The new, complicated-looking regexps will only match ‘{’ and ‘}’ characters if they are not preceded by a ‘\’ character (see Regular Expressions). Note that the character alternative [^\]\|^ can match any character that isn't a ‘\or the start of a line. This is required because macthes to auto-overlay regexps are not allowed to span more than one line. If ‘{’ or ‘}’ appear at the beginning of a line, there will be no character in front (the newline character doesn't count, since it isn't on the same line), so the [^\] will not match.

However, when it does match, the } regexp will now match an additional character before the }, causing the overlay to end one character early. (The { regexp will also match one additional character before the {, but since the beginning of the overlay starts from the end of the start delimiter, this poses less of a problem.) We need to group the part of the regexp that should define the delimiter, i.e. the }, by surrounding it with \( and \), and put the regexp in the car of a cons cell whose cdr specifies the new subgroup (i.e. the 2nd subgroup, since the regexp already included a group for other reasons; we could alternatively replace the original group by a shy-group, since we don't actually need to capture match data for that group).
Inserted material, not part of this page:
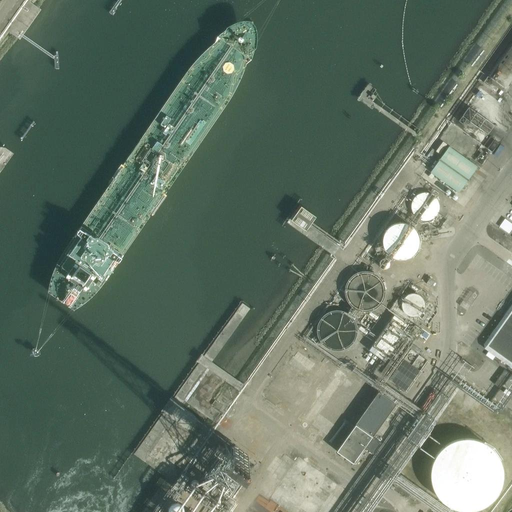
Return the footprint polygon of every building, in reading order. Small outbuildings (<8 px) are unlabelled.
[(511,95),(502,90),(498,95),(508,101),(511,95)] [(450,146),(431,173),(459,193),(478,167),(450,146)] [(438,210),(438,208),(438,205),(437,202),(436,200),(434,198),(432,196),(430,195),(427,194),(424,194),(422,194),(419,195),(417,196),(415,198),(413,200),(412,202),(411,205),(411,208),(411,210),(412,213),(413,215),(415,217),(417,219),(419,220),(422,221),(424,221),(427,221),(430,220),(432,219),(434,217),(436,215),(437,213),(438,210)] [(306,231),(316,217),(301,206),(291,220),(306,231)] [(500,227),(510,233),(511,230),(511,222),(505,218),(500,227)] [(417,246),(417,243),(417,240),(416,236),(415,233),(412,231),(410,228),(407,227),(404,226),(401,225),(397,225),(394,226),(391,228),(388,229),(386,232),(384,235),(383,238),(382,241),(382,244),(383,248),(384,251),(386,254),(388,256),(391,258),(394,259),(397,260),(400,260),(404,260),(407,259),(410,257),(412,255),(415,252),(416,249),(417,246)] [(381,294),(381,290),(381,287),(380,284),(379,281),(376,278),(374,276),(371,274),(367,273),(364,272),(361,272),(357,273),(354,275),(351,277),(349,279),(347,282),(346,285),(345,289),(345,292),(346,296),(347,299),(349,302),(351,304),(354,306),(357,308),(361,309),(364,309),(368,308),(371,307),(374,305),(376,303),(379,300),(380,297),(381,294)] [(425,307),(425,304),(425,302),(424,300),(422,298),(420,297),(417,296),(415,297),(413,297),(411,299),(410,301),(409,303),(409,306),(410,308),(411,310),(413,311),(415,312),(417,313),(420,312),(422,311),(423,309),(425,307)] [(511,304),(484,344),(484,349),(511,368),(511,304)] [(355,333),(356,330),(355,326),(354,323),(353,320),(350,317),(348,315),(345,313),(342,312),(338,312),(335,312),(331,313),(328,314),(325,316),(323,319),(321,322),(320,325),(319,328),(319,332),(320,335),(321,338),(323,341),(325,344),(328,346),(331,347),(335,348),(338,348),(342,348),(345,347),(348,345),(351,343),(353,340),(354,337),(355,333)] [(394,315),(369,350),(384,361),(409,326),(394,315)] [(353,463),(395,403),(378,391),(337,451),(353,463)] [(438,496),(453,506),(471,508),(488,502),(500,488),(505,470),(500,452),(488,439),(471,432),(452,435),(437,445),(429,461),(429,480),(438,496)]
Our final version looks like this:

     (auto-overlay-load-definition
      'latex
      `(line ("%" (priority . 4) (exclusive . t)
                  (face . (background-color
                           . ,(face-attribute 'default :background))))))
     
     (auto-overlay-load-definition
      'latex
      '(self ("\\$" (priority . 3) (face . (background-color . "green")))))
     
     (auto-overlay-load-definition
      'latex
      '(nested
        ("\\begin{"
         :edge start
         (priority . 2)
         (face . (background-color . "pink")))
        ("\\end{"
         :edge start
         (priority . 2)
         (face . (background-color . "pink")))
        ("\\([^\\]\\|^\\){"
         :edge start
         (priority . 2))
        (("\\([^\\]\\|^\\)\\(}\\)" . 2)
         :edge end
         (priority . 2))))
     
     (auto-overlay-load-definition
      'latex
      '(nested
        ("\\begin{equation}"
         :edge start
         (priority . 1)
         (face . (background-color . "yellow")))
        ("\\end{equation}"
         :edge end
         (priority . 1)
         (face . (background-color . "yellow")))))
     
     (auto-overlay-load-definition
      'latex
      '(word (("\\\\[[:alpha:]]*?\\([^[:alpha:]]\\|$\\)" . 1)
              (face . (background-color . "blue")))))
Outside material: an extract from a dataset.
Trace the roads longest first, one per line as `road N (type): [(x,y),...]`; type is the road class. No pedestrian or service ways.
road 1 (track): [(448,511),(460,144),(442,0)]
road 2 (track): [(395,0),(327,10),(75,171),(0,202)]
With these regexp definitions, LaTeX commands will automatically be highlighted in blue, equation environments in yellow, inline maths commands in green, and environment names in pink. LaTeX markup within comments will be ignored. And ‘{’ and ‘}’ characters from other commands will be correctly taken into account. All this is done in “real-time”; it doesn't wait until Emacs is idle to update the overlays. Not bad for a bundle of regexps!

Of course, this could all be done more easily using Emacs' built-in syntax highlighting features, but the highlighting was only an example to show the location of the overlays. The main point is that the overlays are automatically created and kept up to date, and can be given any properties you like and used for whatever purpose is required by your Elisp package.